One such program is mBlock, which lets you use the Scratch visual programming language with an Arduino. Therefore, if you like Scratch and Arduino but are not quite ready for programming in C/C++ yet, therefore, mBlock might be something to try out, and it will make the whole process easier and more interactive without Arduino download.
How do you use mBlock to achieve a programming goal with Scratch?
At first, Scratch was a programming language for children to learn coding. Schools all over the world are now starting to teach Scratch as a part of their curriculum to prepare children to learn to program. In Scratch, kids can join labeled blocks (which serve as code snippets) to write a complete program, which turns coding into a more visually interesting process. Besides that, with the help of mBlock 3, users can even see the original C++ code after programming the Arduino. It’s an interesting and helpful function for beginners.
Let’s start, for example, by making an LED blinking program with mBlock 3.

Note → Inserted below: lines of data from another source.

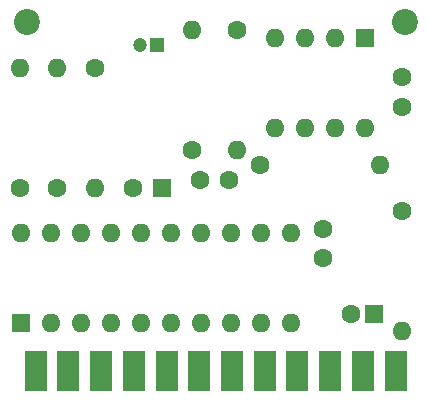
<source format=gbr>
%TF.GenerationSoftware,KiCad,Pcbnew,(6.0.0)*%
%TF.CreationDate,2022-03-19T09:51:23+00:00*%
%TF.ProjectId,open-amiga-samplerV1,6f70656e-2d61-46d6-9967-612d73616d70,rev?*%
%TF.SameCoordinates,Original*%
%TF.FileFunction,Soldermask,Bot*%
%TF.FilePolarity,Negative*%
%FSLAX46Y46*%
G04 Gerber Fmt 4.6, Leading zero omitted, Abs format (unit mm)*
G04 Created by KiCad (PCBNEW (6.0.0)) date 2022-03-19 09:51:23*
%MOMM*%
%LPD*%
G01*
G04 APERTURE LIST*
%ADD10C,1.600000*%
%ADD11O,1.600000X1.600000*%
%ADD12R,1.600000X1.600000*%
%ADD13R,1.846667X3.480000*%
%ADD14C,2.200000*%
%ADD15R,1.200000X1.200000*%
%ADD16C,1.200000*%
G04 APERTURE END LIST*
D10*
%TO.C,R7*%
X73025000Y-41910000D03*
D11*
X83185000Y-41910000D03*
%TD*%
D10*
%TO.C,C6*%
X70445000Y-43180000D03*
X67945000Y-43180000D03*
%TD*%
%TO.C,C5*%
X85090000Y-36961000D03*
X85090000Y-34461000D03*
%TD*%
%TO.C,C3*%
X78421000Y-47264000D03*
X78421000Y-49764000D03*
%TD*%
D12*
%TO.C,C1*%
X64770000Y-43815000D03*
D10*
X62270000Y-43815000D03*
%TD*%
D13*
%TO.C,J3*%
X54065000Y-59305000D03*
X56835000Y-59305000D03*
X59605000Y-59305000D03*
X62375000Y-59305000D03*
X65145000Y-59305000D03*
X67915000Y-59305000D03*
X70685000Y-59305000D03*
X73455000Y-59305000D03*
X76225000Y-59305000D03*
X78995000Y-59305000D03*
X81765000Y-59305000D03*
X84535000Y-59305000D03*
%TD*%
D12*
%TO.C,U1*%
X52829499Y-55290499D03*
D11*
X55369499Y-55290499D03*
X57909499Y-55290499D03*
X60449499Y-55290499D03*
X62989499Y-55290499D03*
X65529499Y-55290499D03*
X68069499Y-55290499D03*
X70609499Y-55290499D03*
X73149499Y-55290499D03*
X75689499Y-55290499D03*
X75689499Y-47670499D03*
X73149499Y-47670499D03*
X70609499Y-47670499D03*
X68069499Y-47670499D03*
X65529499Y-47670499D03*
X62989499Y-47670499D03*
X60449499Y-47670499D03*
X57909499Y-47670499D03*
X55369499Y-47670499D03*
X52829499Y-47670499D03*
%TD*%
%TO.C,R6*%
X67310000Y-30480000D03*
D10*
X67310000Y-40640000D03*
%TD*%
%TO.C,R5*%
X71120000Y-30480000D03*
D11*
X71120000Y-40640000D03*
%TD*%
D12*
%TO.C,U2*%
X81915000Y-31137001D03*
D11*
X79375000Y-31137001D03*
X76835000Y-31137001D03*
X74295000Y-31137001D03*
X74295000Y-38757001D03*
X76835000Y-38757001D03*
X79375000Y-38757001D03*
X81915000Y-38757001D03*
%TD*%
%TO.C,R2*%
X55880000Y-33655000D03*
D10*
X55880000Y-43815000D03*
%TD*%
%TO.C,R1*%
X52705000Y-43815000D03*
D11*
X52705000Y-33655000D03*
%TD*%
%TO.C,R4*%
X59055000Y-43815000D03*
D10*
X59055000Y-33655000D03*
%TD*%
%TO.C,R3*%
X85050000Y-45805000D03*
D11*
X85050000Y-55965000D03*
%TD*%
D14*
%TO.C,H1*%
X53300000Y-29805000D03*
%TD*%
%TO.C,H2*%
X85300000Y-29805000D03*
%TD*%
D12*
%TO.C,C4*%
X82739000Y-54528499D03*
D10*
X80739000Y-54528499D03*
%TD*%
D15*
%TO.C,C2*%
X64365000Y-31750000D03*
D16*
X62865000Y-31750000D03*
%TD*%
M02*

</source>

Step 1: Gather the materials you will need
- Arduino [arduino download]
- Some LEDs
- A 560 Ohm resistor for each LED (or a similar value)
- A 10k Ohm resistor
- A Pushbutton Switch
- Breadboard for wiring up
- Some wires
Step 2: Create the flashing LED experiment
To start, we need to wire an LED and switch to the Arduino (along with some resistors) as shown.
Step 3: Program the blinking LED with mBlock
In the picture below, you can see two blocks, an Arduino block and a forever block, which are required for programming an Arduino.
For more information about Arduino, please check:
A forever block
A forever block allows a program to run indefinitely in a loop. In this case, at first, we need to blink the LED continuously, so we need a forever block. Inside the forever block, set the digital pin block to be used. This block can make a pin voltage high or low. If you have an LED connected to pin number 13 of the Arduino and want to turn it on, you will use “set digital pin 13 outputs as HIGH,” and the LED will light up. This program uses delays to pause for one second between the ON and OFF status, so we can clearly see the LED flashing in this way.
Besides that, try linking the Arduino to the LED and running the code after connecting your Arduino to the computer. Run the code, and then you will be able to see the LED blink.